Every AI project has the same skeleton: discover, pilot, build, launch, operate. The differences between projects that deliver value and projects that stall are in how the phases are scoped, what the handoffs look like, and which pitfalls get avoided at each step. This post is the phase-by-phase map we use to structure engagements and to run project reviews.
Phase 1: Discover (2-4 weeks)
Audit the problem, the data, the team, and the success criteria. The deliverable is a short document: what problem are we solving, how will we measure success, what data and capabilities exist today, what gaps need to close before Pilot can start.
Pitfalls: skipping this phase to 'save time'. Every week saved in Discover costs three weeks in Build when data turns out to be inaccessible or the problem was misunderstood. Over-spending in Discover — more than 4 weeks on most projects is diminishing returns. The Discover output should be crisp, not comprehensive.
Phase 2: Pilot (4-8 weeks)
Prove feasibility at small scale. End-to-end flow working for a narrow slice of the problem, against real data, with initial eval numbers. Not production quality; enough to show the approach can work.
Deliverables: working prototype, initial eval suite, cost and latency estimates, updated timeline and cost for full build. The Pilot de-risks the Build phase. A failed Pilot is valuable — it tells you to stop before spending Build budget.
Pitfalls: scoping the Pilot so broadly that it's indistinguishable from a partial Build. Scoping so narrowly that it doesn't prove anything. Accepting Pilot-quality performance as 'done' and deploying — Pilot is not production.
Phase 3: Build (8-16 weeks)
Turn the Pilot into a production-ready system. Real infrastructure, real guardrails, real observability, real eval discipline. The bulk of engineering time and cost lives here.
Sub-phases: (a) core engineering — extending the Pilot to handle edge cases, (b) guardrails and safety — see our guardrails post, (c) eval infrastructure — the production-grade version of the Pilot evals, (d) operational tooling — monitoring, alerts, rollback, runbook.
Pitfalls: declaring done at 'works in demo' without guardrails, evals, or ops tooling. Adding scope beyond what the Pilot validated. Skipping the operational tooling because 'we'll add it after launch' (you won't).
Phase 4: Launch (2-4 weeks)
The phase most teams underinvest in. Launch isn't flipping a switch; it's canary rollout, user training, support readiness, feedback loops, and the first round of production-driven tuning.

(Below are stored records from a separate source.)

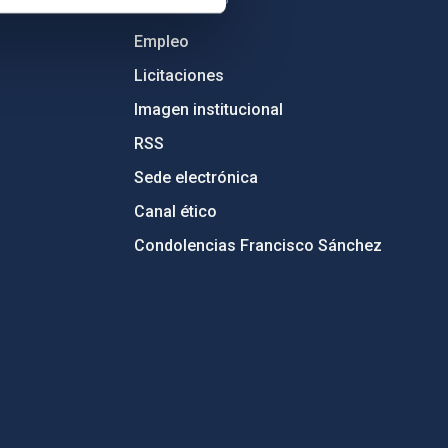
Empleo
Licitaciones
Imagen institucional
RSS
Sede electrónica
Canal ético
Condolencias Francisco Sánchez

Activities: canary to 1-5% of traffic for a week to catch production-specific issues. Ramp to 25%, then 100% over 2-3 weeks. Training sessions for affected users. Support team readiness (what do they do when a user complains about AI output). Feedback capture mechanism live from day 1.
Pitfalls: 100% launch from day 1. Assuming training isn't needed. Ignoring feedback in the first weeks — that data is the most valuable you'll ever collect about your system.
Phase 5: Operate (ongoing)
Production AI systems need continuous attention: model updates from providers, prompt regressions, eval drift, cost trends, new use cases from users. The team structure supporting Operate is different from Build — more on-call discipline, more review cycles, fewer feature-building cycles.
A healthy Operate phase includes: weekly eval review, monthly cost review, quarterly roadmap update, ongoing incident handling via the runbook, and systematic capture of new cases into the eval set.
Pitfalls: abandoning the system to 'just run'. Losing the team context as people rotate off. Letting the eval dataset atrophy. Not having a process for adding scope incrementally — new features emerge from Operate and need a lightweight path to production.
Team shape across phases
Discover: a senior technologist plus a domain expert. 2-3 people for 2-4 weeks. Pilot: 2-3 engineers plus the domain expert. Build: 3-6 engineers plus product, design, and domain as needed. Launch: Build team plus customer-success and support engagement. Operate: 1-3 engineers on rotation depending on system complexity.
The same people shouldn't be on all phases if the project lasts more than 4-5 months. Phase-appropriate expertise matters — the engineer who loves Discover often isn't the engineer who loves Operate.